*** Opening Data to process ***

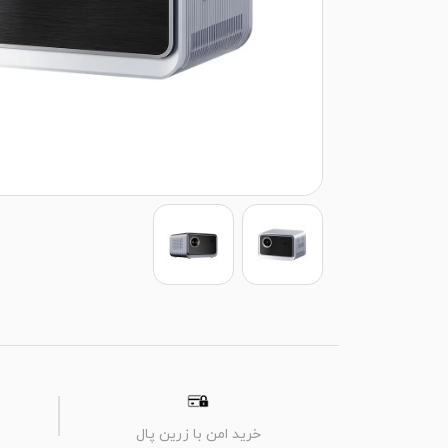
خرید امن با زرین پال
م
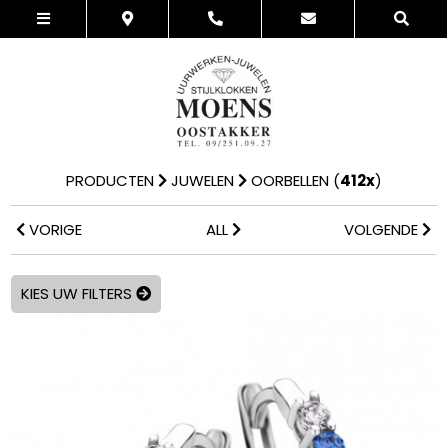
PRODUCTEN
JUWELEN
OORBELLEN
(
412x
)
VORIGE
ALL
VOLGENDE
KIES UW FILTERS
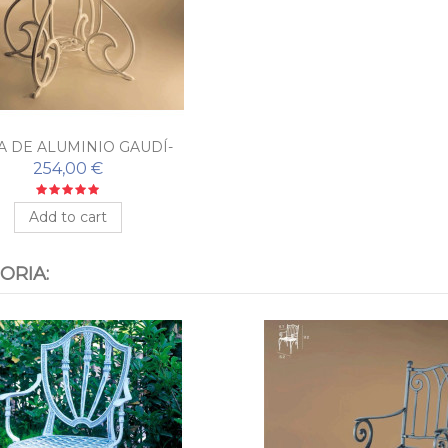
 DE ALUMINIO GAUDÍ-
MARBELLA
254,00 €
Add to cart
ORIA:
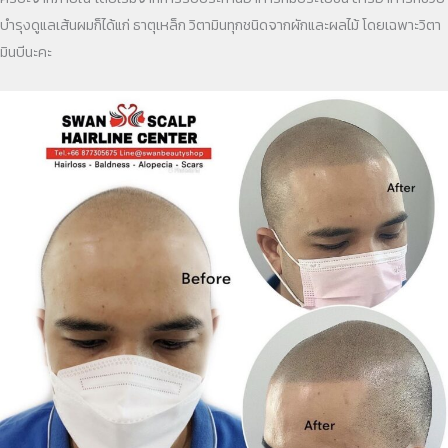
บำรุงดูแลเส้นผมก็ได้แก่ ธาตุเหล็ก วิตามินทุกชนิดจากผักและผลไม้ โดยเฉพาะวิตา
มินบีนะคะ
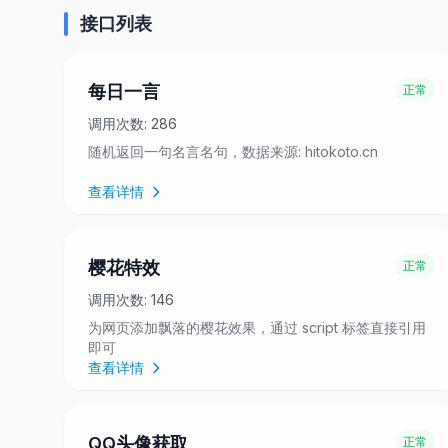
接口列表
每日一言
正常
调用次数:
286
随机返回一句名言名句，数据来源: hitokoto.cn
查看详情
樱花特效
正常
调用次数:
146
为网页添加飘落的樱花效果，通过 script 标签直接引用
即可
查看详情
QQ头像获取
正常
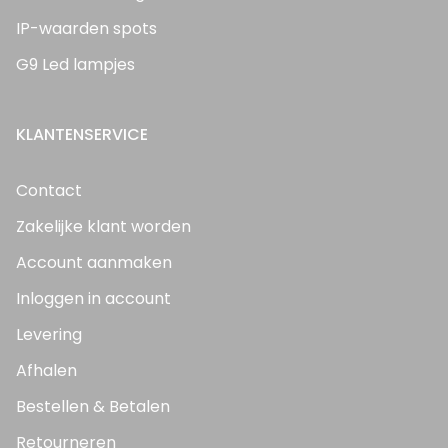
IP-waarden spots
G9 Led lampjes
KLANTENSERVICE
Contact
Zakelijke klant worden
Account aanmaken
Inloggen in account
Levering
Afhalen
Bestellen & Betalen
Retourneren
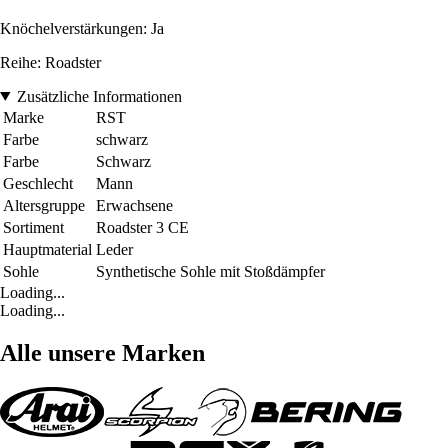
Knöchelverstärkungen: Ja
Reihe: Roadster
Zusätzliche Informationen
Marke
RST
Farbe
schwarz
Farbe
Schwarz
Geschlecht
Mann
Altersgruppe
Erwachsene
Sortiment
Roadster 3 CE
Hauptmaterial
Leder
Sohle
Synthetische Sohle mit Stoßdämpfer
Loading...
Loading...
Alle unsere Marken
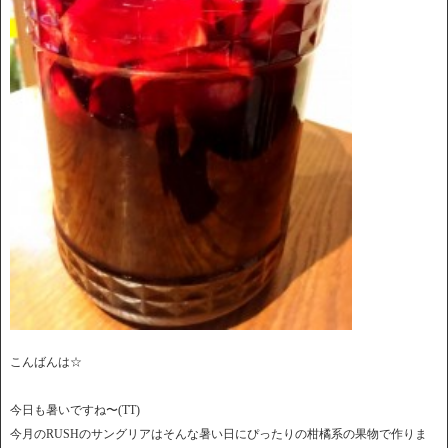
こんばんは☆
今日も暑いですね〜(TT)
今月のRUSHのサングリアはそんな暑い日にぴったりの柑橘系の果物で作りま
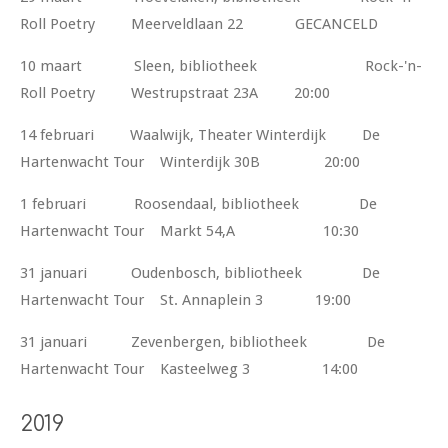
Roll Poetry Meerveldlaan 22 GECANCELD
10 maart Sleen, bibliotheek Rock-'n-
Roll Poetry Westrupstraat 23A 20:00
14 februari Waalwijk, Theater Winterdijk De
Hartenwacht Tour Winterdijk 30B 20:00
1 februari Roosendaal, bibliotheek De
Hartenwacht Tour Markt 54,A 10:30
31 januari Oudenbosch, bibliotheek De
Hartenwacht Tour St. Annaplein 3 19:00
31 januari Zevenbergen, bibliotheek De
Hartenwacht Tour Kasteelweg 3 14:00
2019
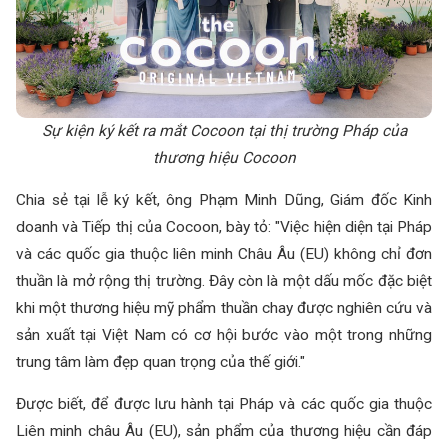
Sự kiện ký kết ra mắt Cocoon tại thị trường Pháp của
thương hiệu Cocoon
Chia sẻ tại lễ ký kết, ông Phạm Minh Dũng, Giám đốc Kinh
doanh và Tiếp thị của Cocoon, bày tỏ: "Việc hiện diện tại Pháp
và các quốc gia thuộc liên minh Châu Âu (EU) không chỉ đơn
thuần là mở rộng thị trường. Đây còn là một dấu mốc đặc biệt
khi một thương hiệu mỹ phẩm thuần chay được nghiên cứu và
sản xuất tại Việt Nam có cơ hội bước vào một trong những
trung tâm làm đẹp quan trọng của thế giới."
Được biết, để được lưu hành tại Pháp và các quốc gia thuộc
Liên minh châu Âu (EU), sản phẩm của thương hiệu cần đáp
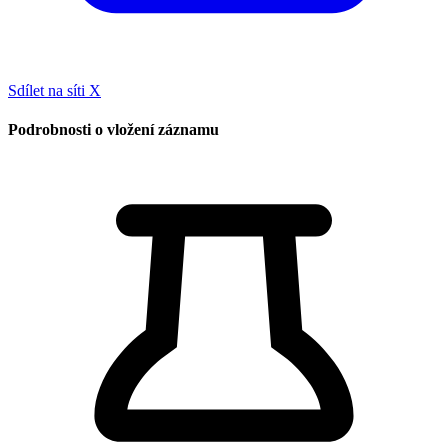
Sdílet na síti X
Podrobnosti o vložení záznamu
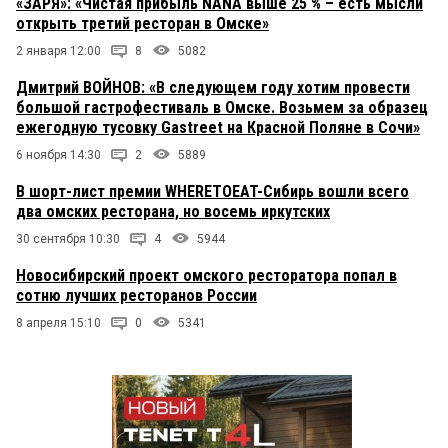
«ЗАРЯ»: «Чистая прибыль NANA выше 25 % – есть мысли
открыть третий ресторан в Омске»
2 января 12:00
8
5082
Дмитрий ВОЙНОВ: «В следующем году хотим провести
большой гастрофестиваль в Омске. Возьмем за образец
ежегодную тусовку Gastreet на Красной Поляне в Сочи»
6 ноября 14:30
2
5889
В шорт-лист премии WHERETOEAT-Сибирь вошли всего
два омских ресторана, но восемь иркутских
30 сентября 10:30
4
5944
Новосибирский проект омского ресторатора попал в
сотню лучших ресторанов России
8 апреля 15:10
0
5341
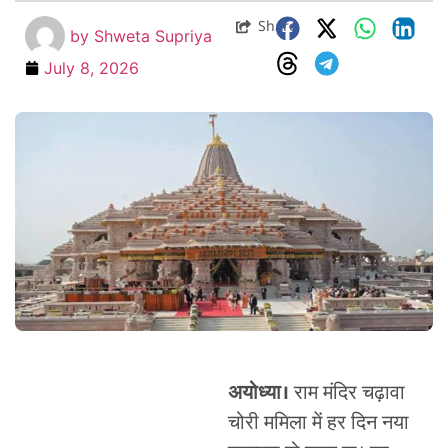
Share
by
Shweta Supriya
July 8, 2026
अयोध्या।
राम मंदिर चढ़ावा
चोरी ममिला में हर दिन नया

*** Closing Data to process ***

Once the pictures are set aside, transcribe the remaining lines above exactly.

» Answer section:
خرید امن با زرین پال
م
PRODUCTEN
JUWELEN
OORBELLEN
(
412x
)
VORIGE
ALL
VOLGENDE
KIES UW FILTERS
 DE ALUMINIO GAUDÍ-
MARBELLA
254,00 €
Add to cart
ORIA:
บำรุงดูแลเส้นผมก็ได้แก่ ธาตุเหล็ก วิตามินทุกชนิดจากผักและผลไม้ โดยเฉพาะวิตา
มินบีนะคะ
接口列表
每日一言
正常
调用次数:
286
随机返回一句名言名句，数据来源: hitokoto.cn
查看详情
樱花特效
正常
调用次数:
146
为网页添加飘落的樱花效果，通过 script 标签直接引用
即可
查看详情
QQ头像获取
正常
IP-waarden spots
G9 Led lampjes
KLANTENSERVICE
Contact
Zakelijke klant worden
Account aanmaken
Inloggen in account
Levering
Afhalen
Bestellen & Betalen
Retourneren
Knöchelverstärkungen: Ja
Reihe: Roadster
Zusätzliche Informationen
Marke
RST
Farbe
schwarz
Farbe
Schwarz
Geschlecht
Mann
Altersgruppe
Erwachsene
Sortiment
Roadster 3 CE
Hauptmaterial
Leder
Sohle
Synthetische Sohle mit Stoßdämpfer
Loading...
Loading...
Alle unsere Marken
こんばんは☆
今日も暑いですね〜(TT)
今月のRUSHのサングリアはそんな暑い日にぴったりの柑橘系の果物で作りま
Roll Poetry Meerveldlaan 22 GECANCELD
10 maart Sleen, bibliotheek Rock-'n-
Roll Poetry Westrupstraat 23A 20:00
14 februari Waalwijk, Theater Winterdijk De
Hartenwacht Tour Winterdijk 30B 20:00
1 februari Roosendaal, bibliotheek De
Hartenwacht Tour Markt 54,A 10:30
31 januari Oudenbosch, bibliotheek De
Hartenwacht Tour St. Annaplein 3 19:00
31 januari Zevenbergen, bibliotheek De
Hartenwacht Tour Kasteelweg 3 14:00
2019
Sự kiện ký kết ra mắt Cocoon tại thị trường Pháp của
thương hiệu Cocoon
Chia sẻ tại lễ ký kết, ông Phạm Minh Dũng, Giám đốc Kinh
doanh và Tiếp thị của Cocoon, bày tỏ: "Việc hiện diện tại Pháp
và các quốc gia thuộc liên minh Châu Âu (EU) không chỉ đơn
thuần là mở rộng thị trường. Đây còn là một dấu mốc đặc biệt
khi một thương hiệu mỹ phẩm thuần chay được nghiên cứu và
sản xuất tại Việt Nam có cơ hội bước vào một trong những
trung tâm làm đẹp quan trọng của thế giới."
Được biết, để được lưu hành tại Pháp và các quốc gia thuộc
Liên minh châu Âu (EU), sản phẩm của thương hiệu cần đáp
Sdílet na síti X
Podrobnosti o vložení záznamu
«ЗАРЯ»: «Чистая прибыль NANA выше 25 % – есть мысли
открыть третий ресторан в Омске»
2 января 12:00
8
5082
Дмитрий ВОЙНОВ: «В следующем году хотим провести
большой гастрофестиваль в Омске. Возьмем за образец
ежегодную тусовку Gastreet на Красной Поляне в Сочи»
6 ноября 14:30
2
5889
В шорт-лист премии WHERETOEAT-Сибирь вошли всего
два омских ресторана, но восемь иркутских
30 сентября 10:30
4
5944
Новосибирский проект омского ресторатора попал в
сотню лучших ресторанов России
8 апреля 15:10
0
5341
Share
by
Shweta Supriya
July 8, 2026
अयोध्या।
राम मंदिर चढ़ावा
चोरी ममिला में हर दिन नया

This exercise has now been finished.